Intanto nel Mediterraneo centrale, la cosiddetta guardia costiera libica e la corrispondente SAR, inventate dal ministro Minniti e sostenute da quasi tutte le nostre forze politiche con il recente rinnovo del memorandum con la Libia, continuano a produrre violenza e morte con il respingimento (illegittimo) delegato da Italia e UE a forze che si contendono il controllo del territorio e, per rafforzare le proprie posizioni, ricorrono al sostegno internazionale e gestiscono i centri di detenzione, il traffico di schiavi e gli stupri e le violenze di massa. È una situazione di palese violazione del diritto internazionale denunciata più volte da organizzazioni delle Nazioni Unite ‒ l’UNHCR tra tutte ‒, con Governi e Parlamenti che si girano dall’altra parte e continuano a finanziare, anche usando risorse previste per la cooperazione e l’aiuto allo sviluppo, polizie, eserciti e milizie notoriamente violente e al di fuori da qualsiasi controllo democratico.
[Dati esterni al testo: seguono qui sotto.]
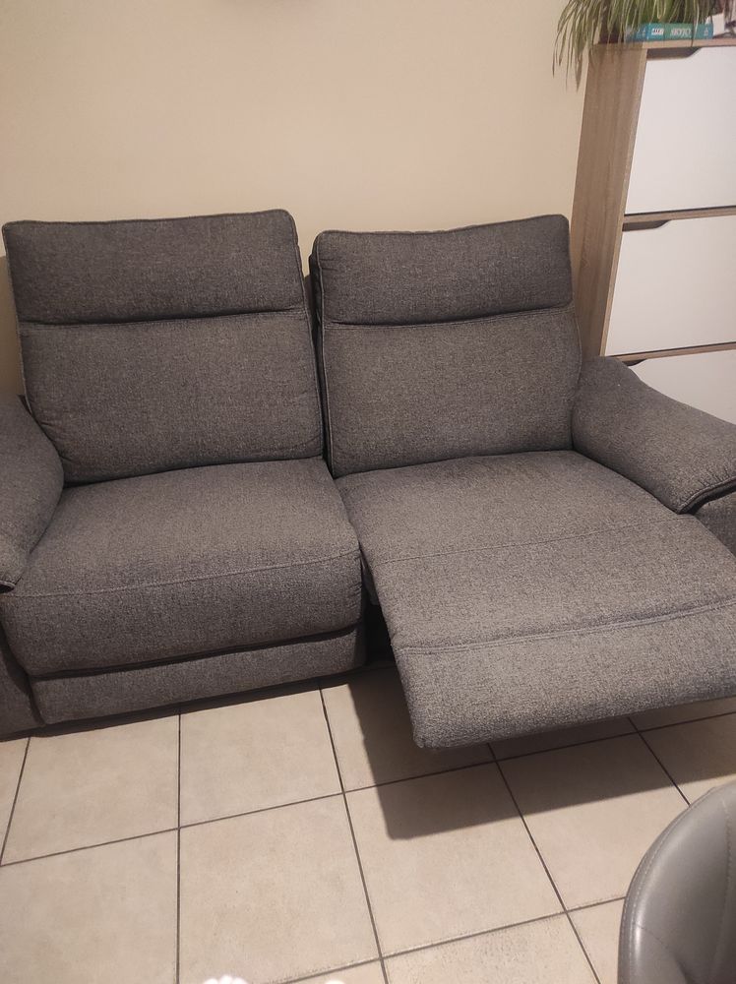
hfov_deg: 54.8
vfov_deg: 69.4
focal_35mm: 25
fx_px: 710
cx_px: 368
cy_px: 492
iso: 1544
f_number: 1.89
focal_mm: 5.43
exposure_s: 1/20
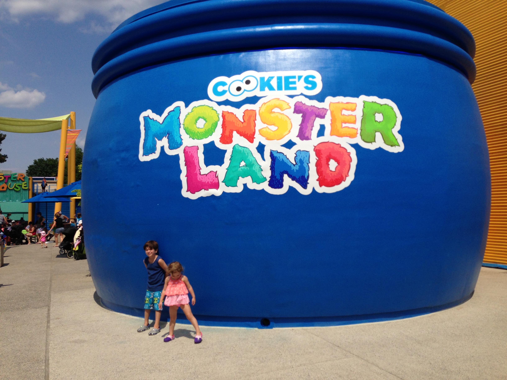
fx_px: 483
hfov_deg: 55.4
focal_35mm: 33
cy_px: 190
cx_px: 254
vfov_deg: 42.9
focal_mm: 4.13
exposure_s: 1/3623
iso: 50
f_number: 2.4
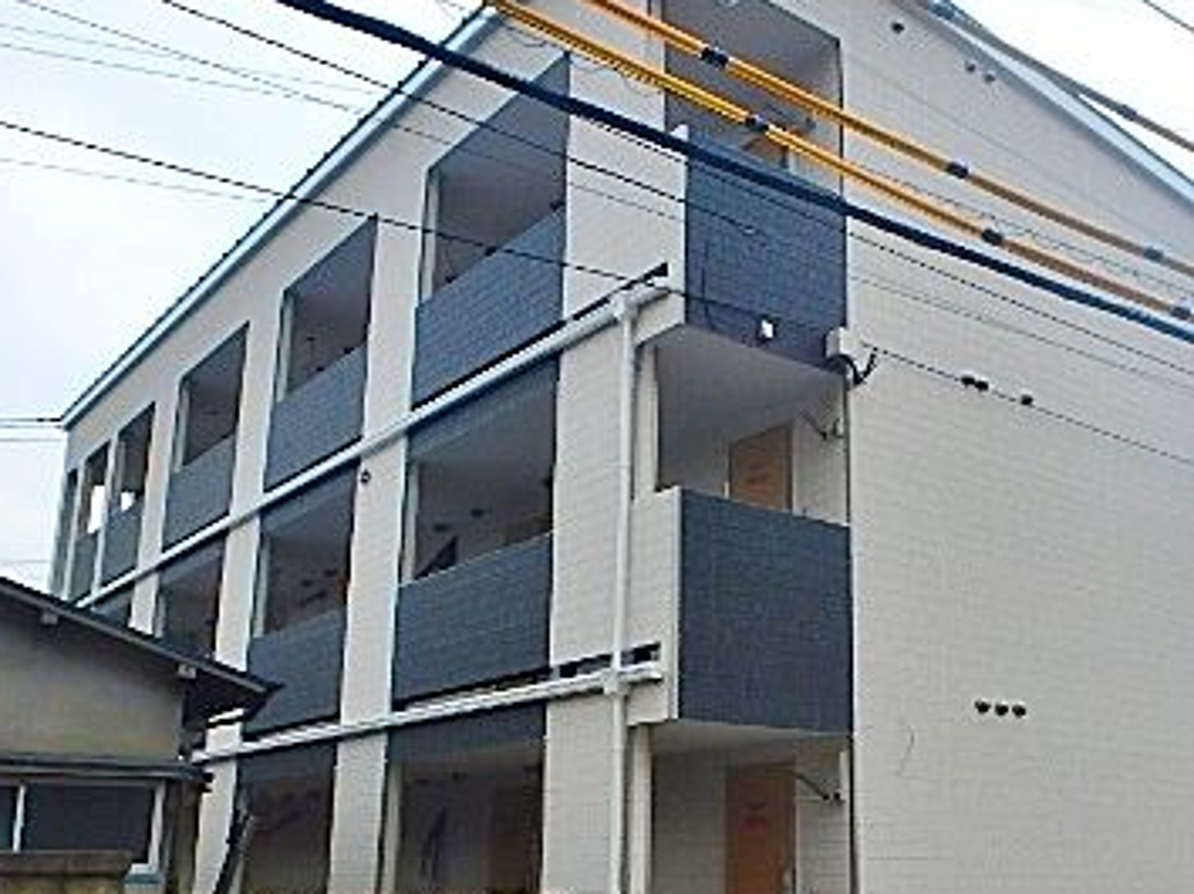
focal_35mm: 38
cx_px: 766
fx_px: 1310
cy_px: 563
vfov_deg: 37.4
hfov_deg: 48.4
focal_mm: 3.7
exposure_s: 1/640
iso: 125
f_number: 3.5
L’atteggiamento dei Governi UE nei confronti dei profughi e degli sfollati dall’Ucraina, confrontato con le politiche in tema di immigrazione e asilo, in particolare con il nuovo Patto Europeo per l’immigrazione e l’asilo, evidenzia, dunque, non solo contraddizioni e discriminazioni, ma anche un cinismo e una strumentalità che rischiano di minare le basi della convivenza democratica e i principi contenuti nelle costituzioni e nei trattati internazionali. Assistiamo quotidianamente a una retorica su diritti umani e democrazia che Governi e Parlamenti calpestano e contraddicono con una rappresentazione che distingue tra profughi di serie A e profughi di serie B sulla base di interessi politici e di parte e senza alcun riguardo per il destino delle persone e per i principi del diritto. Il ruolo nostro ‒ il ruolo della società civile e delle organizzazioni sociali ‒ è di continuare a denunciare queste contraddizioni, ricercando allo stesso tempo, insieme alle vittime delle politiche xenofobe, soluzioni praticabili e giuste.